Passons sur les ridicules, ou plutôt scandaleuses, réactions des marchés financiers. Ils font s’évaporer la valeur d’entreprises parfaitement saines et prometteuses uniquement parce que Messieurs les brokers ne sont pas contents. Ça ne durera pas : ces sordides manipulateurs de cours s’empresseront de ramasser à prix soldé les valeurs dont ils ont provoqué la chute.
La sortie du Royaume-Uni de l’Union européenne est la meilleure nouvelle qui soit parvenue à l’Europe depuis la chute du communisme il y a déjà vingt-sept ans. Réfractaires au projet des pères fondateurs du projet européen en 1950, les Britanniques n’ont accepté d’y entrer en 1973 que parce qu’ils craignaient de se faire marginaliser par ce qui était un succès retentissant à l’époque. L’Europe des Six (Allemagne, France, Italie, Benelux) était saisie par l’expansion et avançait, cahin-caha, sur la voie d’une forme de confédération, riche des attributs qui vont avec : une politique étrangère et une défense communes dans un espace sans frontières, tout le reste étant de la responsabilité de chacune des nations souveraines. Les États-Unis d’Europe se feraient, ou ne se feraient pas, en fonction des décisions des peuples qui composaient l’Union.
Winston Churchill, lui-même, s’était prononcé pour les États-Unis d’Europe à condition que le Royaume-Uni n’en fût pas. Le Général de Gaulle pensait exactement la même chose.
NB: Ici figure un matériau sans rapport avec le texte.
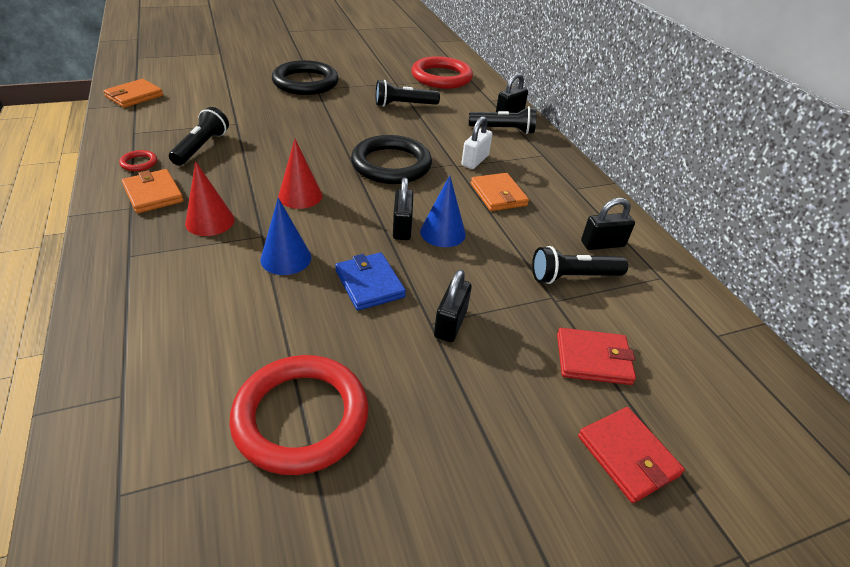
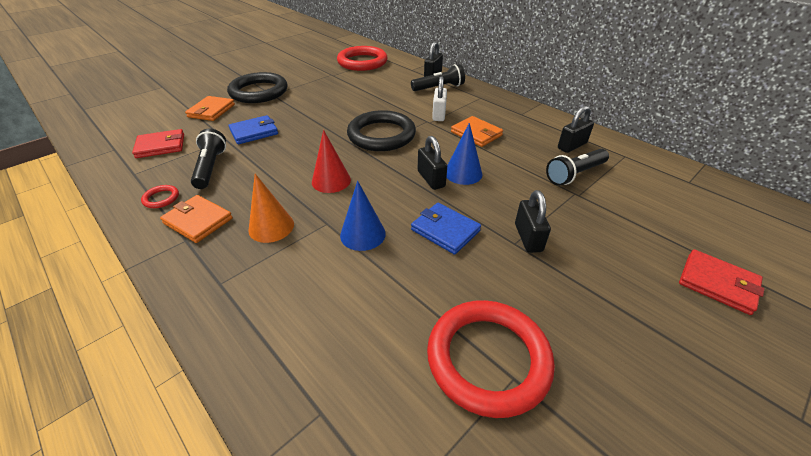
camera: 20 degrees left, 0 degrees up
(134, 96) = (108, 142): orange wallet -> orange wallet (211, 111)
(210, 221) = (271, 227): red cone -> orange cone
(267, 124) = (254, 132): none -> blue wallet
(404, 105) = (352, 89): black flashlight -> none
(593, 359) = (638, 226): red wallet -> red wallet (161, 146)

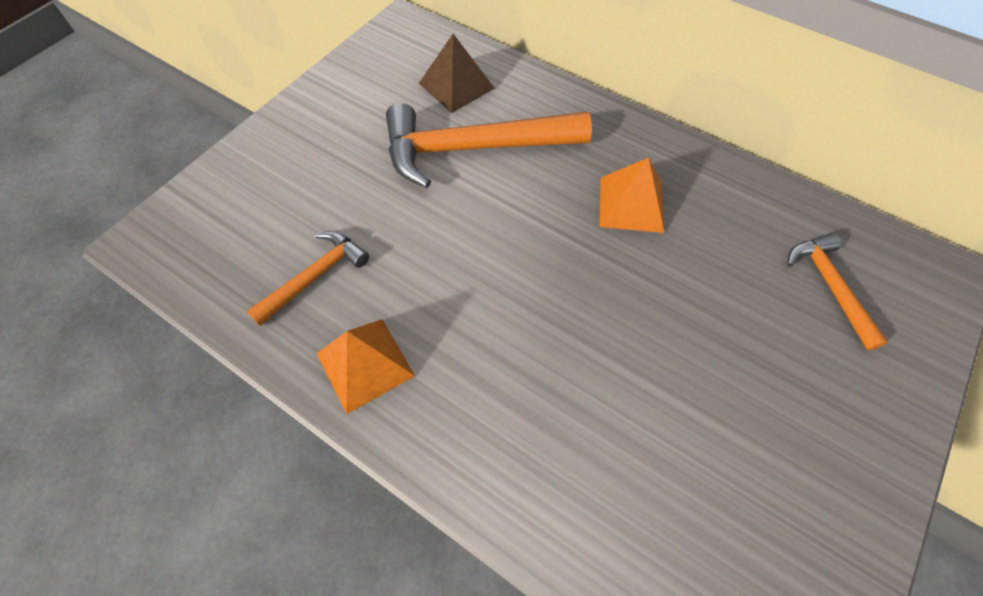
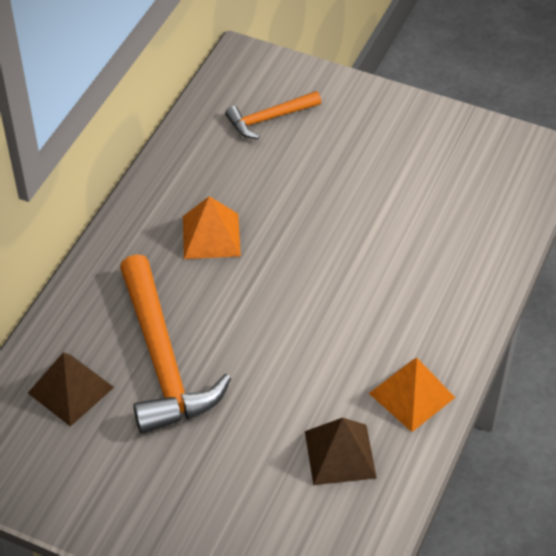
camera: 100 degrees left, 10 degrees down
(315, 277) = (340, 454): orange hammer -> brown pyramid

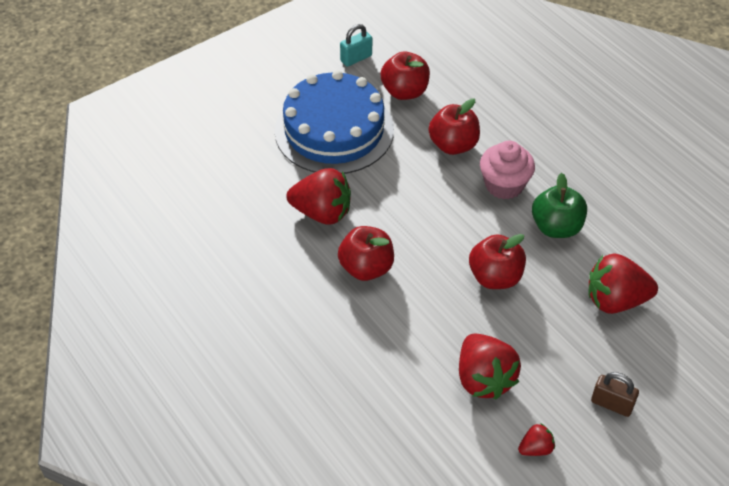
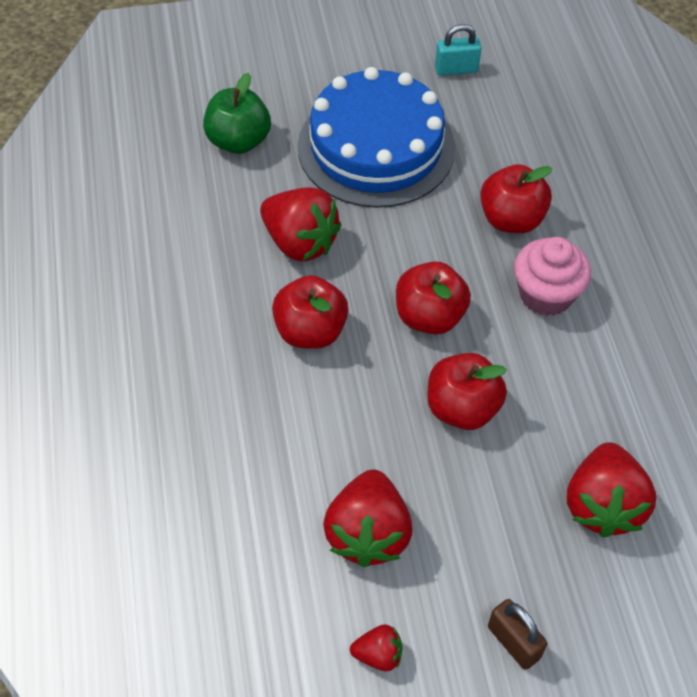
camera: 25 degrees right, 5 degrees up
(405, 91) = (491, 131): red apple -> red apple (429, 317)
(556, 227) = (581, 376): green apple -> green apple (238, 141)
(615, 300) = (602, 505): red strawberry -> red strawberry turned 105 degrees counterclockwise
Le malheur est que, dès qu’il a eu le dos tourné, on s’est empressé d’oublier l’avis des deux vieux compagnons d’armes. Le Royaume-Uni entra dans la Communauté européenne pour y faire des affaires, et, sinon la détruire, en tout cas pour la modeler à sa façon, alors que ceux qui l’accueillaient, croyaient encore à l’union.
Les artisans de l’entrée du loup dans la bergerie se sont certainement crus plus féroces que le loup. Ils ne furent que de tendres agneaux prêts à tout accepter pourvu, non pas qu’on sauve l’Union européenne, mais qu’on continue à essayer de faire croire qu’elle existait encore. Il y a encore tout juste quelques semaines, l’Union européenne n’a pas été capable de renvoyer David Cameron dans les cordes en lui disant que ses exigences, notamment celle d’avoir un droit de regard sur la monnaie unique dont il ne veut pas, étaient exorbitantes. On a capitulé et, malgré cela, David Cameron a perdu.
L’Europe saura-t-elle en tirer profit pour reprendre la main et le chemin des pères fondateurs autour d’un nouveau projet avec ceux qui sont réellement animés d’une volonté européenne ? Pour cela, l’Europe a besoin d’hommes d’État. De dirigeants aptes à dire à Erdogan qu’il dirige un pays d’Asie musulman, non compatible avec l’Europe. Aptes à dire aux profiteurs grecs et autres, qu’ils restent toujours les bienvenus à condition de respecter les règles. À dire à la Pologne que la Russie n’est pas l’Union soviétique et que l’Union européenne n’est pas l’Otan. À l’Otan que la Turquie, étant donné ses prises de position, n’a plus grand-chose à y faire. Aux États-Unis, que si l’Otan reste dirigée contre une Union soviétique qui n’existe plus, les États de l’Union européenne qui en sont membres, devraient en sortir. À Jean-Claude Juncker, de cesser de faire son Brejnev du XXIe siècle et que les États de l’Union sont, que ça lui plaise ou non, des États souverains. À Chypre, île asiatique, que si elle garde son mur en plein milieu de sa capitale, ce n’est pas elle qui sortira, c’est l’Europe qui la mettra dehors, etc.
Y a-t-il des dirigeants européens aptes à tenir ce discours ? Pas en France. En tout cas, pas pour l’instant.